Но многое изменилось. Стало больше гаражей и машин, заполнявших чуть ли не все свободное пространство. Появилась новая детская площадка — с песочницей, качелями, маленькой каруселью. И окна в домах теперь пластиковые. А входные двери — железные. Течение жизни не остановить. Люди стремятся к комфорту и безопасности. Интересно, к чему-нибудь еще они стремятся?
Подойдя к своему подъезду, Евгений некоторое время изучал кнопки кодового замка. Отыскав те, которые потерлись и по-особому блестели, он перепробовал несколько вариантов и наконец открыл дверь.
Пахло в подъезде не так, как раньше. Стены были выкрашены в другой цвет. Даже эхо отзывалось на шаги иначе.
Поднявшись на свою площадку, Евгений потоптался на месте, не решаясь позвонить. Его рука несколько раз поднималась и тянулась вперед, но потом снова бессильно падала и повисала вдоль тела.
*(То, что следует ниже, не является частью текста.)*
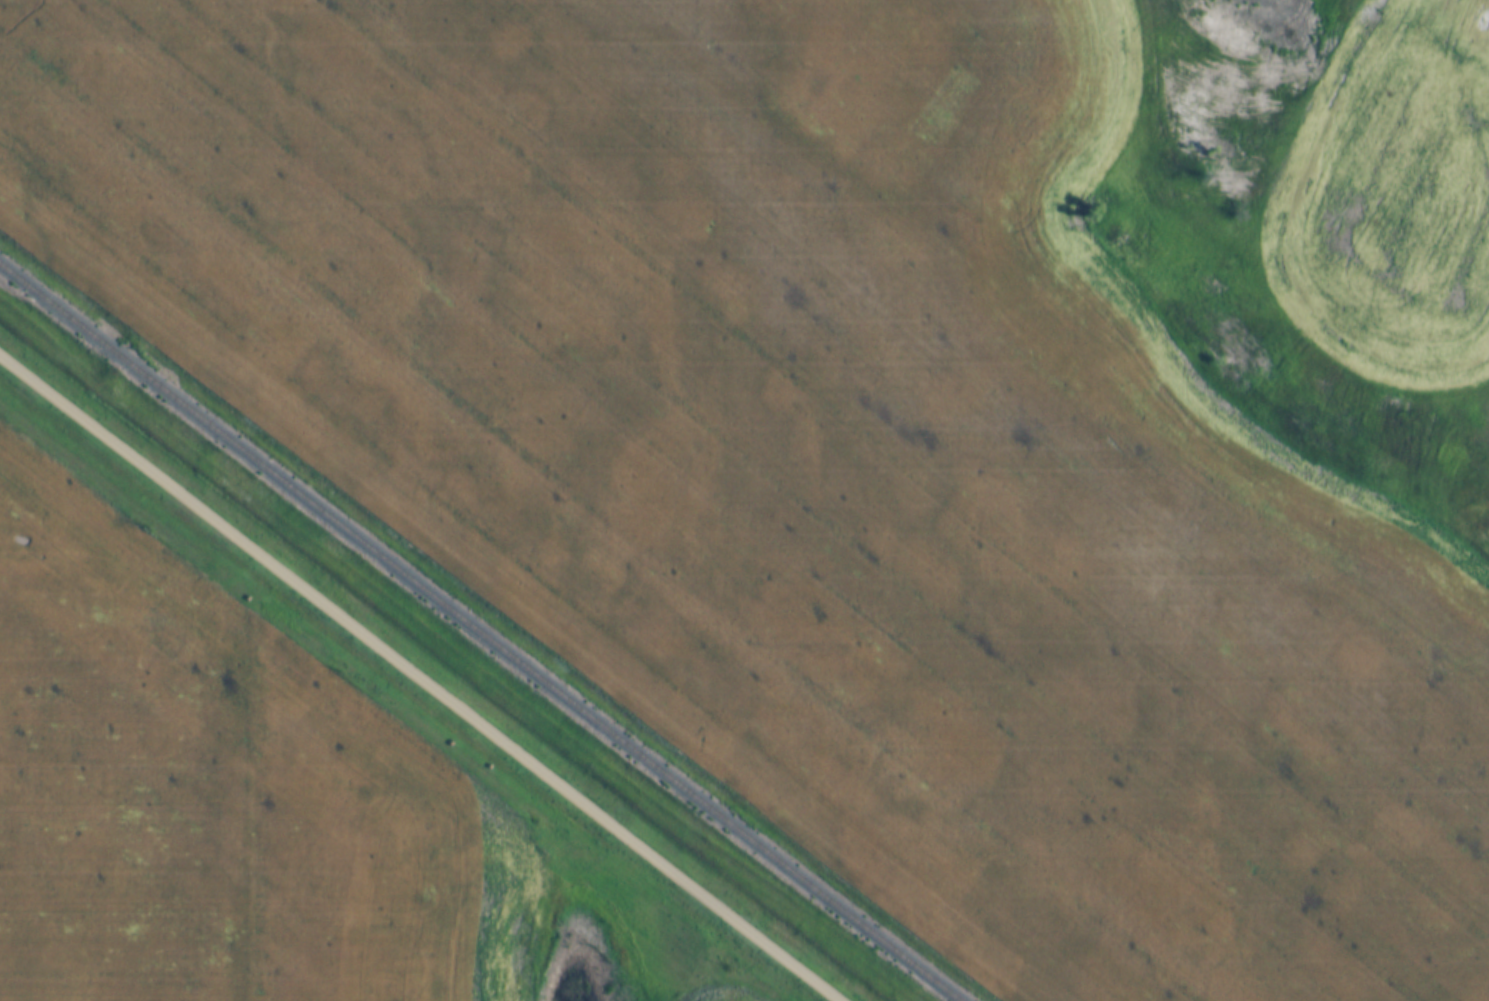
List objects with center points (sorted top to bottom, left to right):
railway: (478, 634)
road: (419, 678)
Из этой двери много лет назад вынесли на носилках маму, и больше она домой не вернулась. Умерла в больнице, словно не желая видеть отца. А через сорок дней в их квартире поселилась другая женщина. Наверняка появившаяся в жизни отца раньше. Не она ли свела маму в могилу? Говорят же, что злокачественные опухоли возникают от сильных стрессов. А стресс был не шуточный. В ушах Евгения до сих пор звенел мамин голос, выкрикивающий: «Как ты мог, Саша, положить эту потаскуху в нашу кровать? Я же никогда здесь больше не усну!»
Отцу удалось ее успокоить. До следующего раза. А потом еще и еще.
Скрипнув зубами, Евгений утопил кнопку звонка с такой силой, будто вознамерился проткнуть стену пальцем. За дверью послышался незнакомый дурацкий щебет. «Птичник устроили», — зло подумал Евгений.
— Кто? — спросили за дверью.
— Я, — откликнулся Евгений. — Вы же на меня в глазок смотрите, Людмила Степановна.
— Женя?
— Вы впу́стите меня или нет?
Поколебавшись, мачеха открыла дверь. Людмила Степановна была в длинном цветастом халате, напоминающем цыганский наряд. Седеющие космы распустила по плечам: нате, любуйтесь! А чем тут любоваться?
— Здравствуй, Женя, — произнесла Людмила Степановна. — Почему так поздно?
За ее спиной возник заспанный отец в нелепых широких шортах до колен и с волосатым отвисшим животом.
— Да, — прогудел Зоряной-старший, — почему так поздно?
— Вот, вернулся, — произнес Евгений и переступил порог.
Для того чтобы войти в прихожую, ему пришлось потеснить мачеху и отца. Евгений сделал это с удовольствием. От Зоряного-старшего и его жены пахло селедкой и пивом. Видно, перед сном пивком и рыбкой баловались. А потом улеглись на ту самую кровать, которую заняли еще при жизни мамы. Вытеснили ее сначала из квартиры, а потом и из жизни. Все просто. Дарвинизм в чистом виде. Зачем изучать животных? Разве людей не достаточно?